Africatown seeks a concrete presence in the Central District

Last month volunteers painted a kente-style motif on the parking lot of Midtown Center. Photo by Gregory Scruggs.

When the concrete deliveryman received an order for 23rd and Union last month, he headed for what looked like the most probable drop-off spot: the East Union, a nearly-complete apartment building. It was the wrong destination. Diagonally across from the sleek new six-story brown-and-black edifice, a group of people waved the concrete mixer over to the right location, at a low-slung strip mall called Midtown Center. They were volunteers with Africatown, a grassroots effort to encourage black-led real estate development in the Central District.

“We were just this ragtag team,” recall landscape architect Sara Zewde, who ordered the concrete, which was poured to form benches and a table as part of an outdoor living room.

The concrete furniture was one element of a temporary makeover for Midtown Center, the largest undeveloped site in the rapidly gentrifying CD. Seattle real estate developer Lake Union Partners, which owns East Union and the Central, another apartment building on the same corner, purchased the block-long property last year for $23 million.

Lake Union Partners plans to develop another apartment building on the lot where Midtown Center currently sits. But in a novel twist, land conservation group Forterra bought a 20-percent stake in the property that they deeded to Africatown, who will install affordable housing and small businesses geared toward people from the African diaspora alongside the new development. Africatown officials hope that a brand-new Midtown Center, long a bastion of black-owned businesses, can become the beating heart of a revitalized black community in the CD. But first they have to convince Lake Union Partners, and the neighbors, what that means.

Last year, Zewde helped lead a series of “design ciphers” with neighborhood residents to envision what a new building on that site could look like.
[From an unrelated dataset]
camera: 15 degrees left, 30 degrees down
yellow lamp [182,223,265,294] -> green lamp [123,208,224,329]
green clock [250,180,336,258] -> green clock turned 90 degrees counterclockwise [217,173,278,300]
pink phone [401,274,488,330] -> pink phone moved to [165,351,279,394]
The ciphers produced ideas like a plaza on the northeast corner of 23rd and Union—a deep-rooted gathering spot for area residents—and architecture incorporating Afro-diasporic design elements. But ideas on paper can only do so much.
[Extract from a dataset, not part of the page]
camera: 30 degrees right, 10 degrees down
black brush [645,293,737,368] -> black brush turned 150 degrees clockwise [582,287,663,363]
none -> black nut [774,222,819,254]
Because Midtown Center is slated for demolition next year, Lake Union Partners gave Africatown permission to install the outdoor furniture and paint the parking lot with a kente-inspired motif. The outdoor living room, which also features a coffee table covered with photo reprints of neighborhood residents epoxied to the surface, replicates the dimensions of the proposed plaza. Every weekend this month, Africatown has hosted a Saturday market in an area corresponding to a proposed interior courtyard. The market will incubate small businesses that might eventually become tenants in the new building.

“This is an act of design, a 1:1 scale mock-up,” Zewde says. “The whole point is to demonstrate the potential for the future development, to say ‘here’s what is possible’ both to the architects and to the community.”

This approach to making a temporary change to the built environment is known as “tactical urbanism.” Cities and community groups around the world have painted temporary bike lanes, demarcated short-term plazas and installed makeshift signage to give a sense of what a street, sidewalk or other public space would look like if the change was made permanent. But usually it doesn’t involve concrete.

“Tactical urbanism stuff is very much about wood and reused materials,” Zewde says. “Concrete is not a material that’s really associated with community.”

As a result, seeing the gray oozing concrete come spilling out of the truck on that July afternoon felt like a victory.

“There was this kind of magic on the site during the week we were building the formwork and pouring the concrete because for community members to be working with concrete is an inversion,” Zewde says.

The concrete has paid off, with the outdoor living room serving as a focal point for the marketplace. Last Saturday, vendors sold Afrocentric clothing, jewelry, and accessories, with a funk-and-jazz soundtrack by Goody Bagg. On larger-than-life outdoor board game sets, teenagers waged fierce battles over Connect Four and old-timers swapped chess moves. This coming Saturday, Sept. 1, the scene repeats itself for the last time this summer, with JusMoni, Falon Sierra and Otieno Terry providing street corner serenades.

Africatown promises more activities this fall, fresh off the announcement of an $82,500 city grant.

“We are the ones who designed and constructed it in this neighborhood where people feel like they don’t have any power and everything is being designed and built around them,” Zewde says.